Building the XML is done by adding XML nodes to an XML document.  This could probably be made cleaner with some utility methods, but it's a very static method.
buildXML
| document node | 
document := XML.Document new.
document addNode: (XML.PI name: 'xml' text: 'version="1.0"').
document addNode: (node := XML.Element tag: 'issue').
node addNode: (XML.Element tag: 'id' elements: (Array with: (XML.Text text: self id printString))).
node addNode: (XML.Element tag: 'title' elements: (Array with: (XML.Text text: self title asOneByteString))).
... 

#asOneByteString is a hack to eliminate any characters over an integer value of 255.  We have Mac users that are able to paste in characters that the XML.Document will not tolerate. 
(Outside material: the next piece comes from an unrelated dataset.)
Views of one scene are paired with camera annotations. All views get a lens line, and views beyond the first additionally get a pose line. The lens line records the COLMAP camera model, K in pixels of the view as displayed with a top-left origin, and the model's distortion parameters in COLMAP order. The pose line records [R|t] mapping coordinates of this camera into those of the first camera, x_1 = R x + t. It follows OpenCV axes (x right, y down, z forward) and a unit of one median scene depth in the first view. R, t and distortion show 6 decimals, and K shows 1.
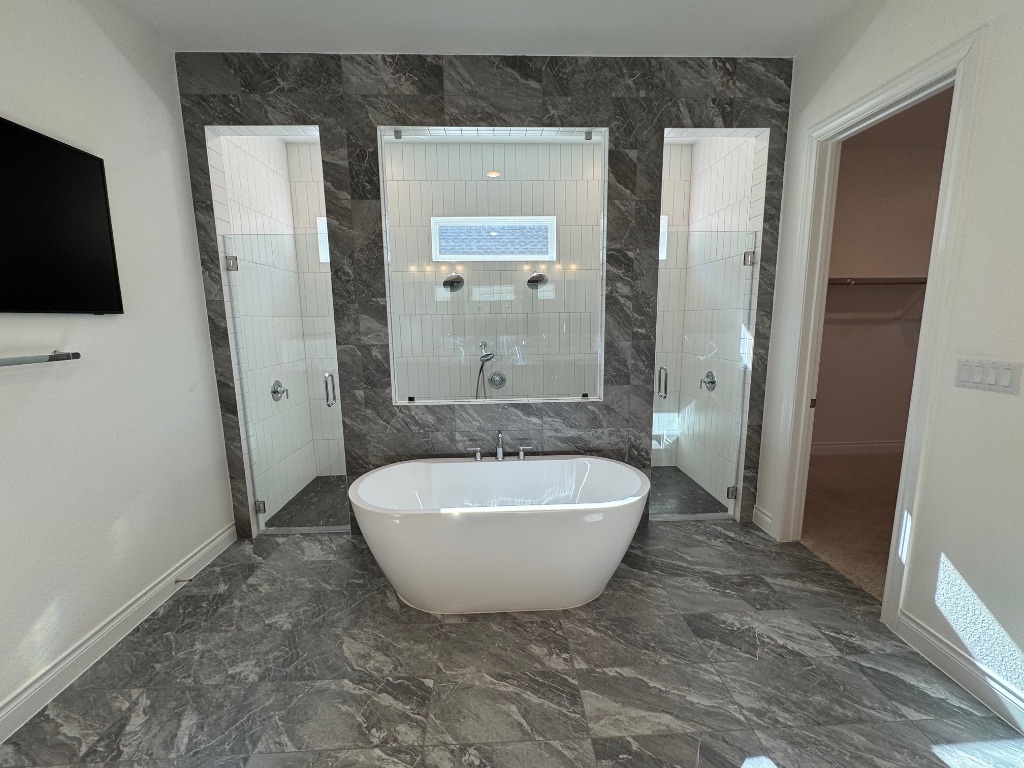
lens RADIAL K [[414.8, 0, 512.0], [0, 414.8, 384.0], [0, 0, 1]] dist [-0.001461, -0.000423]
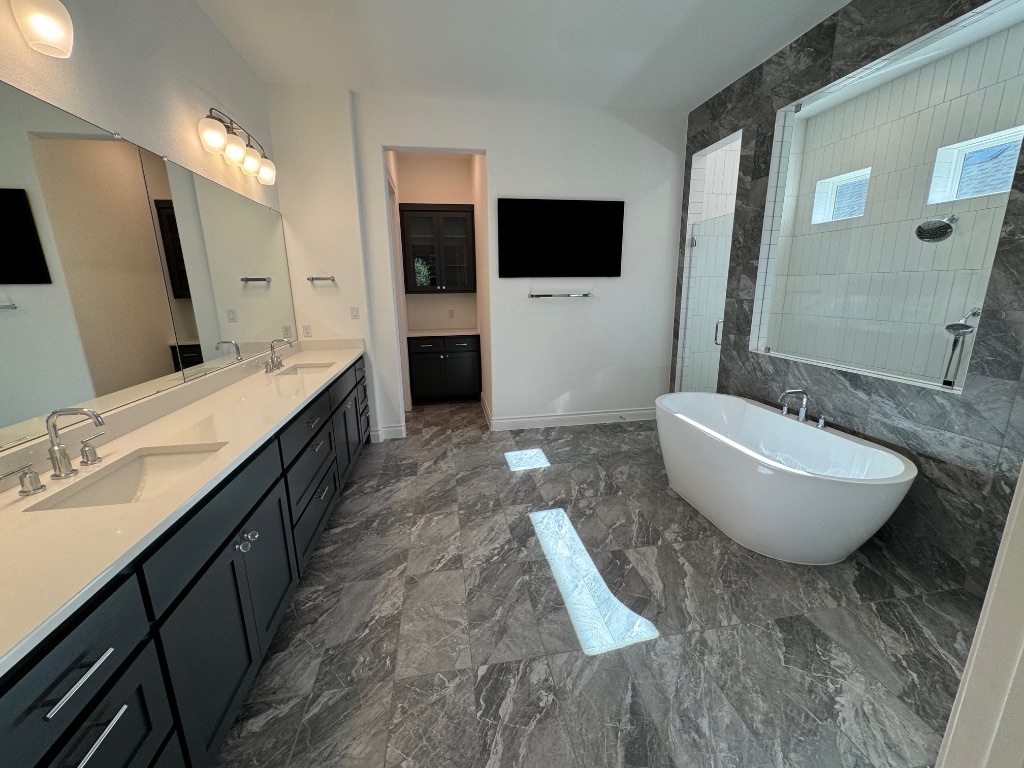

Collections are just nested nodes...

buildCommentsXML: aNode
"allow for comments as strings, for initial conversion to comment objects"
| listNode | 
self comments notEmpty ifTrue: [
aNode addNode: (listNode := XML.Element tag: 'comments').
self comments do: [:each | 
listNode addNode: (each buildCommentsXML)]].

Where #buildCommentsXML adds text content to a new node...
  node := XML.Element tag: 'issuecomment'.

Simple, low tech and robust enough to handle our needs. 

1 comment:

  1. I see you looked at Gjallar! It has been dormant for quite some time but now and then I get the urge to refresh it and move it forward. It did end up a tad "over engineered" for both reasonable and unreasonable reasons :). Anyway, if you are interested in it - drop me an email.